Which is why it hurts so much when there is no audience. When there are no comments, no likes, no shares, no affirmation that your moment of naked honesty was seen, and no certainty that you are worthy.
It is how I felt when i woke up this morning. Like the things I have done were not enough. That the things I want to do would never come to pass because I was not qualified or capable enough to make the happen. I was feeling sorry for myself and could not figure out why, but I began to grow sad and frustrated.
It was from this place of quiet desperation that I began to write. Nestled in the juxtaposition of wanting to be content knowing I had the courage to put myself out there, but also desperate to ignite a fire among readers that would catch, and spread. I think it was time that I made peace with that part of myself, that part of me that will look to be deemed significant by those outside my own mirror’s reflection.

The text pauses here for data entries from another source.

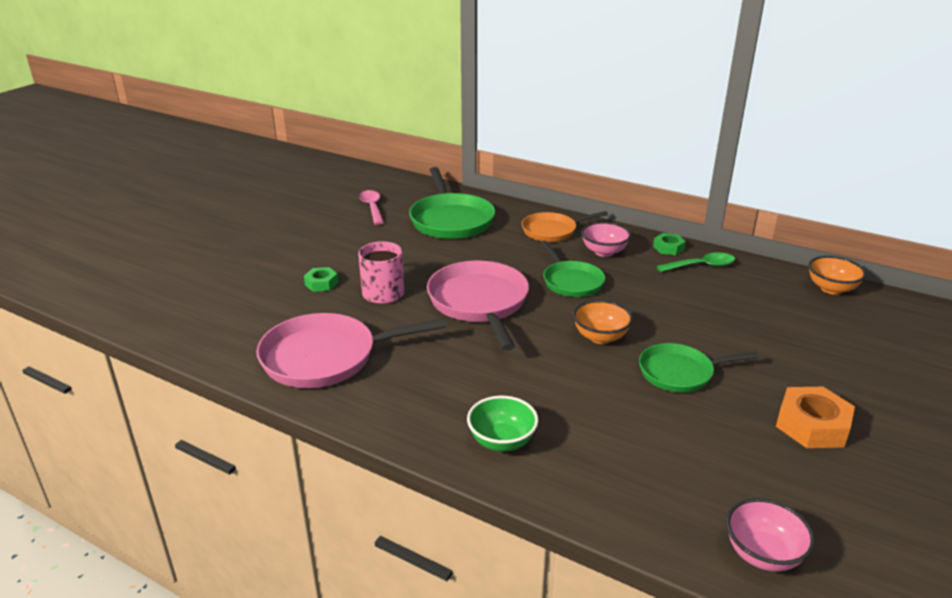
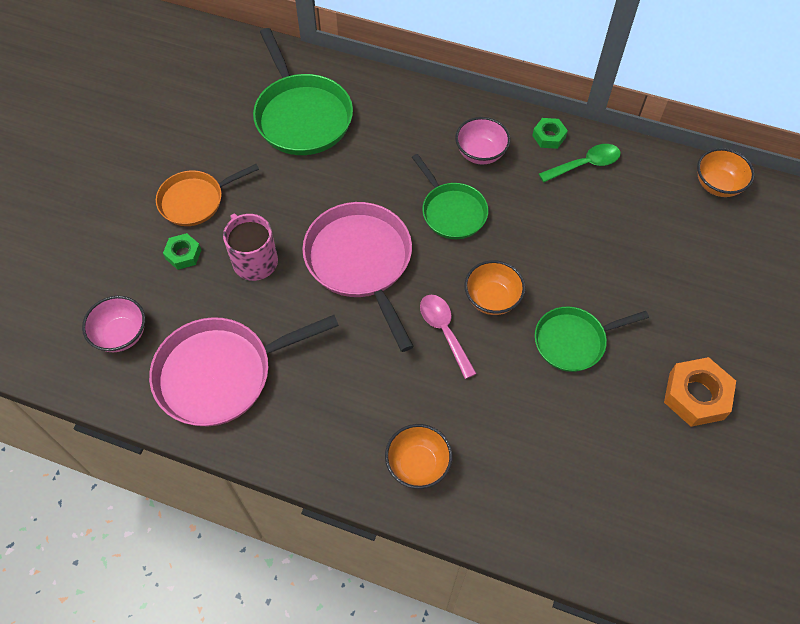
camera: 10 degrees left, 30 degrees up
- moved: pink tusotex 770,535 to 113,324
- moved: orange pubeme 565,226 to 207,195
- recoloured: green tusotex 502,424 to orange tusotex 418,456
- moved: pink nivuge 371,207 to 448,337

It was also from this place that I could acknowledge what the cards were telling me. I did a reading for myself, something I do not do particularly often, but I found myself shuffling my deck asking to be told, What do I need to know about how to move right now? How can I find peace in this discomfort?
The need to control or be controlled comes from the lack of faith in life’s process. Self-worth and identity issues are at the root of this. You. Are. Sacred. Have you been seduced by what is beneath you, feeling you must manipulate others to get what you want? Now is the time to release the chaotic death grip, remember who you are and let Spirit take the reins of your life.
My next card spoke to how everything I would become, I already am, and I need only to trust in my own process and my own becoming journey.
It could not have been more plain; yes I was feeling an overwhelming sense of insecurity and yes, I was feeling desperate to feel worthy but no one and nothing outside of me could fix that for me. Having more money in my account, or more followers on Instagram could not and would not fix the emptiness of doubting my own divinity and trusting the timing of my life.
I began to realize that I was putting a lot of hope into the success of my essay and affiliation with contributing to the anthology. I was using that opportunity as a means to leverage my talents out of higher education and into the space of wellness and empowerment coach and entrepreneur. I began to dream of a book deal that would lead to more writing opportunities, my film being developed, my workshops coming into fruition, a team that I got to lead and work with in bringing stories of shame resilience, intersectional oppression and liminal fortitude to the forefront to empower others at the margins.
Energetically, I was welcoming everything big and telling the universe that I wanted it, I was ready for it. I had trained for the kind of professional life I wanted and I was ready to be given the opportunity. And to fully call myself out, I only wanted a BIG audience because I needed BIG affirmation. My ego was and can get so dire for applause and recognition that I create these awful narratives around expectation and entitlement. I am AMAZING , someone should be so lucky to want to hire me! Only, there isn’t anyone hiring you to do your own thing. What I had was a vision of the ways in which I could contribute and I was working my way backwards in an effort to figure out my next, best step. Working my way backwards, also, out of a megalomaniac haze where I needed others to affirm what I should already know about myself.
I have to continue to trust that when the time arrives for action, I will know what to do. I need to continue to acknowledge these moments that threaten to consume me and derail me with thoughts that I am a fraud, or I am not good enough to provide the services I claim. Mostly, I have to continue to rely on the voice in my head that is quiet and sure. Certain among the chaotic mess of questions, the divinity within me always knows her place. If I can just take more moments in my day to recall her, I think the heavy wouldn’t overwhelm me so much.
I have to promise to tell myself the truth, facing my own fears head on and releasing myself from the shame of my humanity. There are times when I will fall waywardly off course, chasing recognition, credit, money, affection…all that I can ever hope for is that in these moments, I will never give up listening for that quiet voice and that ultimately I will let myself be lead back home to her.